Time Series Analysis-Based Long-Term Onboard Radiometric Calibration Coefficient Correction and Validation for the HY-1C Satellite Calibration Spectrometer

Abstract

The HY-1C Satellite Calibration Spectrometer (SCS) is designed for high-accuracy and high-frequency cross-calibration for sensors mounted on the HY-1C satellite; thus, its onboard calibration consistency and stability are crucial for application. Most onboard calibration errors can be corrected via observation physical models and the prelaunch calibration process. However, the practical SCS calibration coefficient still retains some regularity, which indicates the existence of residual calibration errors.

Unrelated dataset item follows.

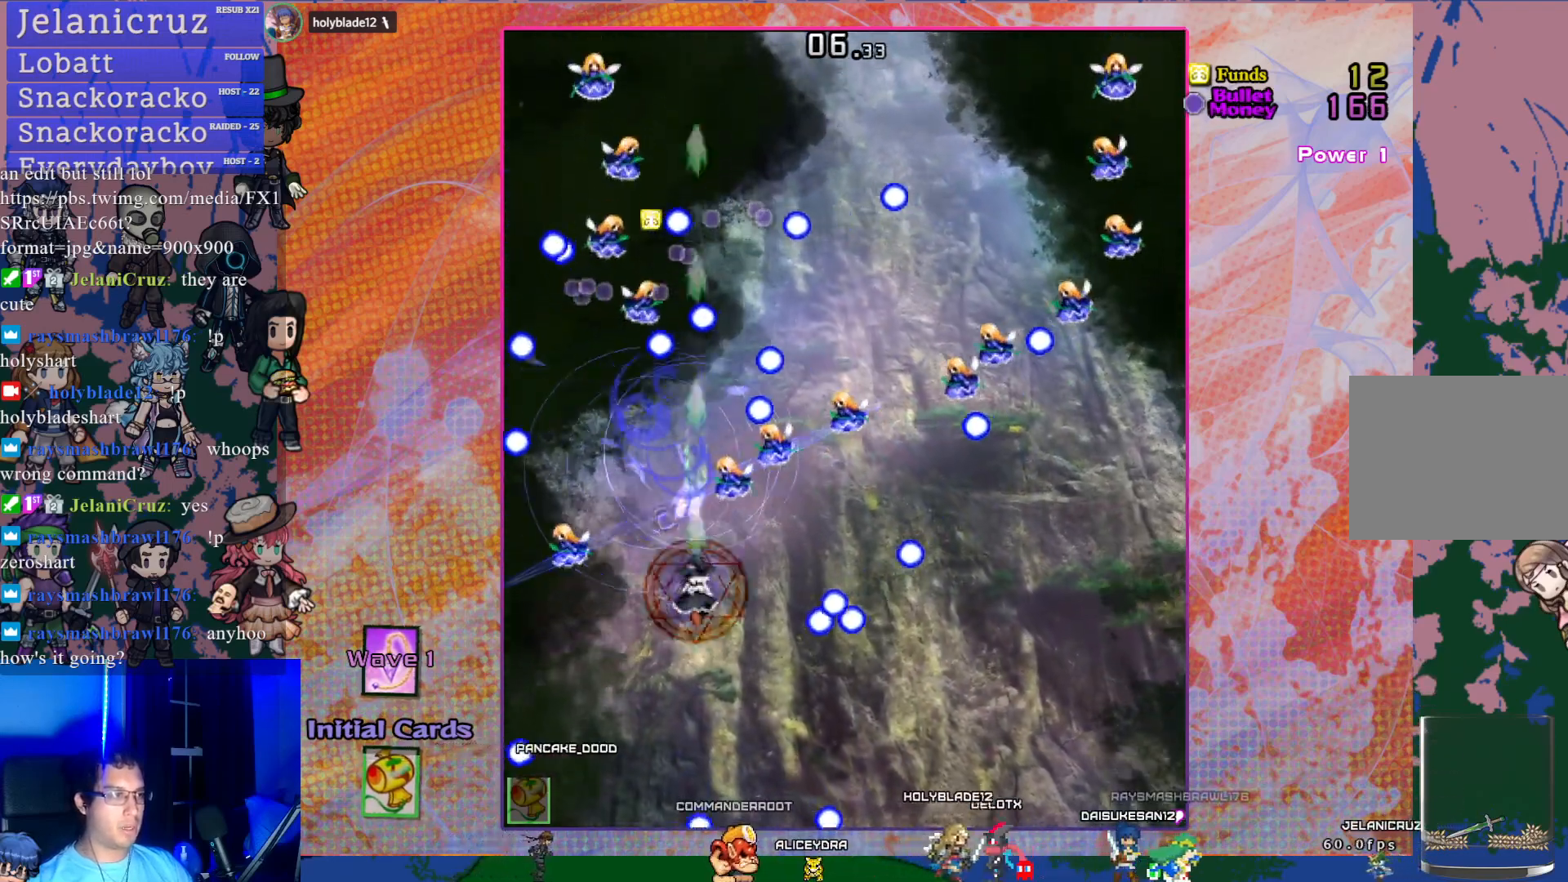
{"buttons": ["CROSS", "DPAD_RIGHT"], "left_stick": "center", "events": [[483, "DPAD_RIGHT", "down"]]}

Therefore, in this study, a time series analysis-based method is proposed to eliminate this residual error. First, the SCS onboard calibration method and coefficients are described; second, a seasonal–trend decomposition based on the Loess (STL) method is used to model the SCS calibration coefficient; third, the calibration coefficient is validated, corrected and predicted using the constructed STL model; and finally, a long short-term memory (LSTM) neural network method is also used to model and forecast the calibration coefficient. The analysis results show that: 1. the STL method can effectively model, interpret and correct the SCS calibration coefficient error; and 2. the LSTM method can also fit and forecast the calibration coefficients, while its accuracy and interpretability are poor. The proposed methods provide a data analysis-based perspective to monitor remote sensors and help improve the calibration accuracy.